Given a normal linear function $ N : V \to V $ and a linear function $ T : V \to V$ and given $ TN = NT$ prove $$T^H N = NT^H$$
What I tried:
I used the given to produce the following equations: $$ 1. TN = NT $$ $$ 2. N^HN = NN^H $$ and I proved the conjecture's correctness for $TN=NT=0$
but I couldn't figure out how to do it generally, any help?
Put $n = \dim V$.
Recall that, since $N$ is normal, there are a unitary matrix $U$ and a diagonal matrix $M$ such that $M = U^H N U$. You can find that on the Wikipedia page. $U$ being unitary means $U(U^H) = E = (U^H)U$ where $E$ denotes the identity matrix.
Also, we can assume that $M$ has the form $$ (i) \qquad \qquad \qquad M = diag(\delta_1, \ldots, \delta_1, \delta_2, \ldots, \delta_2, \ldots, \delta_{m-1},\ldots\delta_{m-1},\delta_m,\ldots,\delta_m), $$ where $diag(\cdots)$ denotes a diagonal matrix with diagonal entries $(\cdots)$ in the given order. In other words, we have arranged equal diagonal entries of $M$ into blocks. Also, we have $m \leq n$. (For a rigorous proof of this, we must use the fact that permutation matrices are unitary, but I'll gloss over this here. :-) Moreover, let's write $\mu_1$ for the number of $\delta_1$s in (i), $\mu_2$ for the number of $\delta_2$s in (i), and so on.
Put $S = U^H T U$. Then it's easy to check that, since we have $NT = TN$, we also have $SM = MS$ (please check that).
Now, let's consider the matrices $S$ and $M$. For $j \in \{ 1, \ldots, n \}$, denote by $e_j$ the column vector with $1$ in the $j$th coordinate and $0$ elswhere. Since $M$ is diagonal, $e_j$ is an eigenvector of $M$ with eigenvalue, say, $\lambda_j$. Of course, $\lambda_j$ is one of the $\delta_k$s from (i) above.
For $k \in \{1, \ldots, m\}$, let $W_{\delta_k}$ be the subspace of $V$ spanned by the set $\{ e_j \mid \lambda_j = \delta_k \}$. Then, the following properties are not so difficult to check (please do that).
(ii) For $k \in \{1, \ldots, m\}$: $W_{\delta_k} \neq 0$.
(iii) $V = \oplus_{k=1}^m W_{\delta_k}.$
(iv) For $k \in \{1, \ldots, m\}$: $W_{\delta_k}$ is the eigenspace of $M$ for the eigenvalue $\delta_k$.
(Please check these. (ii) and (iii) are "obvious", (iv) requires a little bit of work).
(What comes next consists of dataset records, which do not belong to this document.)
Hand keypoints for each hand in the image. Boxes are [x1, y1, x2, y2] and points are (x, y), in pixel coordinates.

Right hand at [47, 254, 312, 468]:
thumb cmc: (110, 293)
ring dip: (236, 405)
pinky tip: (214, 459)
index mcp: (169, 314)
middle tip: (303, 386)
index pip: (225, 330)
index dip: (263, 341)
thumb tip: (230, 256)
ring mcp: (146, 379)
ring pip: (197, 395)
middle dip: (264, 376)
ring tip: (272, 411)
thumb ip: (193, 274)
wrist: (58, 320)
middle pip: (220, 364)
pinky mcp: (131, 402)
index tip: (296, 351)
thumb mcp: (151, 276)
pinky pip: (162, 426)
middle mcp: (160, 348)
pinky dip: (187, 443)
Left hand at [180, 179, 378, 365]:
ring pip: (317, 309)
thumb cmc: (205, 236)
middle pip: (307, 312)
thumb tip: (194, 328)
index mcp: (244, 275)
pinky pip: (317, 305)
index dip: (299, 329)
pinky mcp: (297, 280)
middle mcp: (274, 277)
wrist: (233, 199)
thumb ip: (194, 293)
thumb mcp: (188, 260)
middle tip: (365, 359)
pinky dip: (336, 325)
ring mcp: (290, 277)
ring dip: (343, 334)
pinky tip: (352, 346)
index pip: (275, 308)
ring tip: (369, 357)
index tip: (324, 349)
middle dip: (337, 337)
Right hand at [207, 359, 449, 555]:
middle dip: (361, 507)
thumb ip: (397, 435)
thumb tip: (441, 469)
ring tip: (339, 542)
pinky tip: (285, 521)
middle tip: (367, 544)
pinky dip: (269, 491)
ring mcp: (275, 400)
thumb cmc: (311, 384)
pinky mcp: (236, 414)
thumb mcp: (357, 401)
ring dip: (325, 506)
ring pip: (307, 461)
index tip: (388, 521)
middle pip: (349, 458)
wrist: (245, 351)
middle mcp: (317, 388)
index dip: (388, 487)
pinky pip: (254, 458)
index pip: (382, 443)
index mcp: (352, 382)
Now we make use of $SM = MS$. Pick a $w \in W_{\delta_k}$. Then $$ M(Sw) = (MS)w = (SM)w = S(Mw) = S(\delta_k w) = \delta_k (Sw). $$ So, $Sw$ is either $0$ or an eigenvector of $M$ for the eigenvalue $\delta_k$. Using (iv) above, we conclude $Sw \in W_{\delta_k}$, or, in other symbols $$ (v) \qquad \qquad \qquad \qquad \qquad S(W_{\delta_k}) \subseteq W_{\delta_k}. $$ Now, from (i), (iii), (v), and the definition of $W_{\delta_k}$, we conclude that $S$ must be a block diagonal matrix, where the first block has dimension $\mu_1$, the second block has dimension $\mu_2$, and so on.
But then $S^H$ also is a block diagonal matrix with blocks of the same dimensions.
But then, using (i), it's easy to check by direct calculation that we have $$ S^HM = MS^H. $$
This implies $$ (vi) \qquad \qquad \qquad (US^HU^H)(UMU^H) = US^HMU^H = UMS^HU^H = (UMU^H)(US^HU^H). $$
Using the definitions of $M$ and $S$, we find $$ (vii) \qquad \qquad \qquad UMU^H = N $$ and $$ (viii) \qquad \qquad \qquad US^HU^H = (USU^H)^H = T^H. $$
Putting (vi), (vii), and (viii) together, we have $$ T^H N = N T^H, $$ as desired.